|
Hain attacks Welsh separatists
Wales would be hit by massive tax rises if became independent from Britain, Peter Hain has warned.
The Welsh secretary claimed English taxpayers would stop subsidising Wales if it ceased to be a part of the UK.
He used a speech to students in Cardiff to attack Plaid Cymru as "backward-looking".
Hain argued that separatists have failed to tell voters that a break from the UK would bring soaring taxes, interest rates and inflation in order to match funding for public services which is 18 per cent higher than in England.
"The truth is that richer English taxpayers are helping finance programmes to tackle much higher levels of Welsh ill-health and deprivation," Hain said.

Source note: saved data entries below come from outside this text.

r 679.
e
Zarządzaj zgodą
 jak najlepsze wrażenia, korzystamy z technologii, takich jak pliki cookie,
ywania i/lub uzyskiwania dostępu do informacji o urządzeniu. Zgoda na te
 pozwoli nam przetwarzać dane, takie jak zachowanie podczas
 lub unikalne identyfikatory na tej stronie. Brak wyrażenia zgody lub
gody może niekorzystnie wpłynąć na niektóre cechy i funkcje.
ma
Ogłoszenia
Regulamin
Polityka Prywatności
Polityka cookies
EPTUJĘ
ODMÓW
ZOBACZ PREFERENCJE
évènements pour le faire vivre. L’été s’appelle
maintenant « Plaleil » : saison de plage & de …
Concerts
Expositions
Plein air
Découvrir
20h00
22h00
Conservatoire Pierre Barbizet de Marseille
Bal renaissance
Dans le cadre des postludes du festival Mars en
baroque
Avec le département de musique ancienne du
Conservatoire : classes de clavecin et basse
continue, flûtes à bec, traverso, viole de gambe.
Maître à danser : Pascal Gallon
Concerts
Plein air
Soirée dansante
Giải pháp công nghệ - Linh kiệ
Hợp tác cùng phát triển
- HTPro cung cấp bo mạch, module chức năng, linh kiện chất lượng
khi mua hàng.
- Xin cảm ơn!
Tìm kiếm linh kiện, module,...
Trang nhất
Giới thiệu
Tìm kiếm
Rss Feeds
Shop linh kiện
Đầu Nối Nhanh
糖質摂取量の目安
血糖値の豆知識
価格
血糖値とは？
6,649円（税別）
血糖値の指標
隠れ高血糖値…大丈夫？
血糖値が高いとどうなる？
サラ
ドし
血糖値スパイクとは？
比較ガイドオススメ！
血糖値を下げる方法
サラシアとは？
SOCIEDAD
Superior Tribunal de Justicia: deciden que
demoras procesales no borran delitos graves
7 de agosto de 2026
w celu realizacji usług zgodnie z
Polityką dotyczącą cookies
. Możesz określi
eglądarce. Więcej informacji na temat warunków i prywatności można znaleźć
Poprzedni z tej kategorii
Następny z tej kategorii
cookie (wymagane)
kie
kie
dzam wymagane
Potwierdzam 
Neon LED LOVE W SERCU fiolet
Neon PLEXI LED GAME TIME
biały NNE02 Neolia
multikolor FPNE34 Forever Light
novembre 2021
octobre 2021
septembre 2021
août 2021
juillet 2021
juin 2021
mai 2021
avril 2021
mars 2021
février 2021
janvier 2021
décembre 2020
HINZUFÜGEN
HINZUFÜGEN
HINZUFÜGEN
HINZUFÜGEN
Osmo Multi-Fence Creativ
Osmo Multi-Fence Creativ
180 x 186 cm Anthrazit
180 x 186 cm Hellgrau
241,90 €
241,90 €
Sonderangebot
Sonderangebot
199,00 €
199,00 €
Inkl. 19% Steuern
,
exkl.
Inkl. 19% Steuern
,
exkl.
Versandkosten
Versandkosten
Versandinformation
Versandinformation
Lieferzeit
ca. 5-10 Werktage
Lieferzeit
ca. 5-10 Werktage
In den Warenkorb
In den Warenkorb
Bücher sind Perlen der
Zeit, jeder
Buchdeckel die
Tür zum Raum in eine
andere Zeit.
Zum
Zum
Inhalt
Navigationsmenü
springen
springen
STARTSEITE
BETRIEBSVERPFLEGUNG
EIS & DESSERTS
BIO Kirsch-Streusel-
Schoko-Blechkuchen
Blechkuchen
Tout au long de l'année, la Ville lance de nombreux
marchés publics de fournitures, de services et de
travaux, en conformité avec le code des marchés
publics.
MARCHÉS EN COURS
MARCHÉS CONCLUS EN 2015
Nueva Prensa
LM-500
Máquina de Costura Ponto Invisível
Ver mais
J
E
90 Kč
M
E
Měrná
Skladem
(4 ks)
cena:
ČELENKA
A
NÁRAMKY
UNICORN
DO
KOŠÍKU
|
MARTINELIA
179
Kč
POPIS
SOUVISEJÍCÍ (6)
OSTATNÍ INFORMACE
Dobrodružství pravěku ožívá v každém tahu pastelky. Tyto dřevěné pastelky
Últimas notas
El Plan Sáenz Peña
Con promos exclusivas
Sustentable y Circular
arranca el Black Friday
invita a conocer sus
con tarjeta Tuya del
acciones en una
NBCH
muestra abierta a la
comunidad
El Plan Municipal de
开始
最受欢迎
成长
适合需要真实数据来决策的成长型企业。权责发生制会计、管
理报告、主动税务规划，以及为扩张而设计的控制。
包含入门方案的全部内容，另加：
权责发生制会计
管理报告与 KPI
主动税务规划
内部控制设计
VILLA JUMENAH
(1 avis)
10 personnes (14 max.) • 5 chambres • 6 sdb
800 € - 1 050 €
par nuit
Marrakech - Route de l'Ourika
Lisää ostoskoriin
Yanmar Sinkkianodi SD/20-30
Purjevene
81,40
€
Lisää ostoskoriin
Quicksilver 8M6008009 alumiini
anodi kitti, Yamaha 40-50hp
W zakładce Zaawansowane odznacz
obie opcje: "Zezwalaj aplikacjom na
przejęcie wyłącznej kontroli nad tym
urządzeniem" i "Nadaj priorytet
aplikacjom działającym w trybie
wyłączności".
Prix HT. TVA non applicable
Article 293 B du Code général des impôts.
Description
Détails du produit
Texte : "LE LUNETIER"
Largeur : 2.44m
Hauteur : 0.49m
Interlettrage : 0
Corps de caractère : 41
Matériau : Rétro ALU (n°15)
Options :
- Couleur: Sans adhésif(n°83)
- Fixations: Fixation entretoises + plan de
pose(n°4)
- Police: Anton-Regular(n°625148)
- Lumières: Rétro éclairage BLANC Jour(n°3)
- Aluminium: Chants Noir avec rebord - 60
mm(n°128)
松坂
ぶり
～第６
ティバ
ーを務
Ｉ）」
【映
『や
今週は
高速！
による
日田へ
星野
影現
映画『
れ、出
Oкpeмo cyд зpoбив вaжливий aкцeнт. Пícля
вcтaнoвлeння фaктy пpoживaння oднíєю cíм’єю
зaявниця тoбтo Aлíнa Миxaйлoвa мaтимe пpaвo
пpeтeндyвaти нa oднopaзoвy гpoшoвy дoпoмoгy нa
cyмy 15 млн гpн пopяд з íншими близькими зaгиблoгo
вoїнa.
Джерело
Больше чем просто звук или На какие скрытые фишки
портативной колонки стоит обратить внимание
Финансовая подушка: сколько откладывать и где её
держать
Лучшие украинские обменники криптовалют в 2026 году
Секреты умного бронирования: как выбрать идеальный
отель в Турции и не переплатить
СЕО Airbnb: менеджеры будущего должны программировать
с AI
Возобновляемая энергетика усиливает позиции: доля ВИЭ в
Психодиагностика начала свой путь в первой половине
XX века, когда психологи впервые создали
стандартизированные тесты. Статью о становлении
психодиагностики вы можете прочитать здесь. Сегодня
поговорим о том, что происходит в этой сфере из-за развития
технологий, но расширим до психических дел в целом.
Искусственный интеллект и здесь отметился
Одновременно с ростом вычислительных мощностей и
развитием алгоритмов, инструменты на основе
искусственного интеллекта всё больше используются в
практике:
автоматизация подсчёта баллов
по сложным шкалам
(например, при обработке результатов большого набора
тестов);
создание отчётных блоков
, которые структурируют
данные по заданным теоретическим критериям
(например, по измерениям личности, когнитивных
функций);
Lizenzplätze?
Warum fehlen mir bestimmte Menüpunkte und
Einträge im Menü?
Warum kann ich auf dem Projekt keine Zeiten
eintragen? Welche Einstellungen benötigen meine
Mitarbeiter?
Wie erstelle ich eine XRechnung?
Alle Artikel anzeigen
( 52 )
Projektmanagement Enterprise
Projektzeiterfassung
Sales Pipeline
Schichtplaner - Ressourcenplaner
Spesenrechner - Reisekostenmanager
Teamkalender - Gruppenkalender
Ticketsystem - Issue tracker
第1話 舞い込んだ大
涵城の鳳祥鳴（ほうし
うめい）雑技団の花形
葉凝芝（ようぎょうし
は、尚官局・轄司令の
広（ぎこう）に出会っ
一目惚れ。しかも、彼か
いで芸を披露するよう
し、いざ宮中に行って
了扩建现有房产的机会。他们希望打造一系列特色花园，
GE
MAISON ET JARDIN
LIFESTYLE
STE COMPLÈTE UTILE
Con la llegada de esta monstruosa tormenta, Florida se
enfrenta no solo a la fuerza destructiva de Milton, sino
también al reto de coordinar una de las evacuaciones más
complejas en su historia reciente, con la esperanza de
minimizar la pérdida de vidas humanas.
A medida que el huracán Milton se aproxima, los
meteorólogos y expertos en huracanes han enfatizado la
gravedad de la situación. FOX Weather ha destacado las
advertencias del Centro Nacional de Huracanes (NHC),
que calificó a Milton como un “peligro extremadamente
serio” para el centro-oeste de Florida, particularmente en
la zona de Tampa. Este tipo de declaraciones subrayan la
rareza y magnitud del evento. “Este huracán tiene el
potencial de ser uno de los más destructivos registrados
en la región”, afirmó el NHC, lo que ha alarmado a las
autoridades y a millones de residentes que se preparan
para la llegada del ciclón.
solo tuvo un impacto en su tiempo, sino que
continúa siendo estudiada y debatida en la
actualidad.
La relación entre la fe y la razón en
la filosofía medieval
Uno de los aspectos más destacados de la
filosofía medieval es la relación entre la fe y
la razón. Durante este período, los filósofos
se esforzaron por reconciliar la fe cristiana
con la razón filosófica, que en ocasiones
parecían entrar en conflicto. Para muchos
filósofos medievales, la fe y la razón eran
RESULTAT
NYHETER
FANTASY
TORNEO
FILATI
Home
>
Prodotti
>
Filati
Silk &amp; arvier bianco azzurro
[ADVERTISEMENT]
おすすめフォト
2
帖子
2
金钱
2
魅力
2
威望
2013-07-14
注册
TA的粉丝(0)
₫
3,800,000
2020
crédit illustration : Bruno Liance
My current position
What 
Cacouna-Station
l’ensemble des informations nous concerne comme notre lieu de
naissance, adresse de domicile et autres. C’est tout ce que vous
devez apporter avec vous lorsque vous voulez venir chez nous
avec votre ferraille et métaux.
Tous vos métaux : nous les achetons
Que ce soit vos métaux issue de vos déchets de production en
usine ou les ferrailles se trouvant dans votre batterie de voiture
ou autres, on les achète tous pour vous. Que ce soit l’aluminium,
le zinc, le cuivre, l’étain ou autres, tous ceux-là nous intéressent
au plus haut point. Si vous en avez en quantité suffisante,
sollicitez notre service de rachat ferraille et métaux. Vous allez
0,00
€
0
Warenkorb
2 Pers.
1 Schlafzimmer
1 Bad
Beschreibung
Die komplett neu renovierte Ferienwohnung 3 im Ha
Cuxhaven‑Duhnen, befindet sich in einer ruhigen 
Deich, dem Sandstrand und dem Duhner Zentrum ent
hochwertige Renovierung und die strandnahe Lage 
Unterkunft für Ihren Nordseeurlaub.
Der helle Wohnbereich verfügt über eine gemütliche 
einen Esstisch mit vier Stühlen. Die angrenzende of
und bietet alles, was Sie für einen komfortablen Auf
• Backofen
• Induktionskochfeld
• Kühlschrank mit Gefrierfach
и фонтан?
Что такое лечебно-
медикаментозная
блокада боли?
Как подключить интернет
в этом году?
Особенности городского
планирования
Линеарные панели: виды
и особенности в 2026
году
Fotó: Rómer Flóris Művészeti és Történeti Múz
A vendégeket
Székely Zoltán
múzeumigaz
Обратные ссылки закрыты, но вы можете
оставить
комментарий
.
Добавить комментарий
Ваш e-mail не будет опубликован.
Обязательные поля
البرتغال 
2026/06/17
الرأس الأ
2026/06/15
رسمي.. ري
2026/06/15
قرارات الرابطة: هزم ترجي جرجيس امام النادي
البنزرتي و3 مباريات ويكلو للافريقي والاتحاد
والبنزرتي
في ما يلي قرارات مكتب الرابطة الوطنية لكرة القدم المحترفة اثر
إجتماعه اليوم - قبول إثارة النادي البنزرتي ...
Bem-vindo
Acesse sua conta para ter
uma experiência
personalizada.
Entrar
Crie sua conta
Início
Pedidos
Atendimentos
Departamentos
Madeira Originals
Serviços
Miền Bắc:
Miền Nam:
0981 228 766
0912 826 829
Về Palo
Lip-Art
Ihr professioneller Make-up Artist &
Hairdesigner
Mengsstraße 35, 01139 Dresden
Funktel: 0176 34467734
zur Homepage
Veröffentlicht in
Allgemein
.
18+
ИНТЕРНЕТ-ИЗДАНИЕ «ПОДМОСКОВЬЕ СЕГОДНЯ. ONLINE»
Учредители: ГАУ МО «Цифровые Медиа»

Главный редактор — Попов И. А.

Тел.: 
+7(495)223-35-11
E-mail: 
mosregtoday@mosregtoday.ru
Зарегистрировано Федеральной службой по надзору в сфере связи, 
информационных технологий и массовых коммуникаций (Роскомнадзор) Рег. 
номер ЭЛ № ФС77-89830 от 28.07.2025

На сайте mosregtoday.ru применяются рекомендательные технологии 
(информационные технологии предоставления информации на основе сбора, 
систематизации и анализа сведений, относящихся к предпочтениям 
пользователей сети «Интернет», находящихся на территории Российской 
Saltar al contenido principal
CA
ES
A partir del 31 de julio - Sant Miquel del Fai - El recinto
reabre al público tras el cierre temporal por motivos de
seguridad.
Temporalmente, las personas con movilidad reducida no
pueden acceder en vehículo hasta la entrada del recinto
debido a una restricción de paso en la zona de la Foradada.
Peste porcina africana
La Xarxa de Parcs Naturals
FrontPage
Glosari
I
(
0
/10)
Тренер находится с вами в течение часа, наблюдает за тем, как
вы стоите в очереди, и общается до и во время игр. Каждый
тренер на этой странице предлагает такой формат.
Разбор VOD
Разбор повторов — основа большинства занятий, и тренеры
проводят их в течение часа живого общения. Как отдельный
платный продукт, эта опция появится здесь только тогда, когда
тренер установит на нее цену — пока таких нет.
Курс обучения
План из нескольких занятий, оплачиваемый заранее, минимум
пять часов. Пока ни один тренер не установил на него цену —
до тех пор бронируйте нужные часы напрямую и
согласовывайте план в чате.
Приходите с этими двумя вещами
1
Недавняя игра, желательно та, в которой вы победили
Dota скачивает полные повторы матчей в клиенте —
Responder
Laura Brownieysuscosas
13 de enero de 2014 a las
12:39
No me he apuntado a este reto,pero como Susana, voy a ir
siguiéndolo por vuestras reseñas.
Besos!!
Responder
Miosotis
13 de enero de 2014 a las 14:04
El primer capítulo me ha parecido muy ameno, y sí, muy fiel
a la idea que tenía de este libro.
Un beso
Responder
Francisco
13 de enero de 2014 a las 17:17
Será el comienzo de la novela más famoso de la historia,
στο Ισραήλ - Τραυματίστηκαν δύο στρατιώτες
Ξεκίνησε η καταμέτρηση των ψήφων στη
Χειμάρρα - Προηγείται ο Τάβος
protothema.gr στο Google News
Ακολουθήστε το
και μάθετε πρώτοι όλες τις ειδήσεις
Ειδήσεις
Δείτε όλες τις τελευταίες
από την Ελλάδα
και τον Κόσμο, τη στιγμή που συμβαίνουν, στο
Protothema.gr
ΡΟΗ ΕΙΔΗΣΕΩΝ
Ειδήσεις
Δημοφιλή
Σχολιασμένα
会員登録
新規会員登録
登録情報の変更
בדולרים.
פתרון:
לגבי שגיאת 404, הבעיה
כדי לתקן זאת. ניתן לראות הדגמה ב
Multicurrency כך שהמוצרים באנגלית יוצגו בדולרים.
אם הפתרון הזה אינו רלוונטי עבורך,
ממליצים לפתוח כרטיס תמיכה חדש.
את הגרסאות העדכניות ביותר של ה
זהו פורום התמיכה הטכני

"Independence would deny Wales the ability to benefit from the record British public investment and spending now flowing into our communities.
"There is an historic gap between what is spent and what is raised in tax in Wales.
"In an independent Wales that gap would have to be funded from higher Welsh taxation and higher Welsh borrowing leading to higher Welsh interest rates and higher Welsh inflation," he said.
Hain's speech is a response to an intervention from Plaid Cymru leader Ieuan Wyn Jones, who this week called for the Welsh assembly to be made into a full parliament with powers to set taxes and pass primary legislation.
"They are out of touch what Welsh people feel about their identity. They fail to understand the people of Wales are not only proud to be Welsh, but proud to be British as well," Hain warned.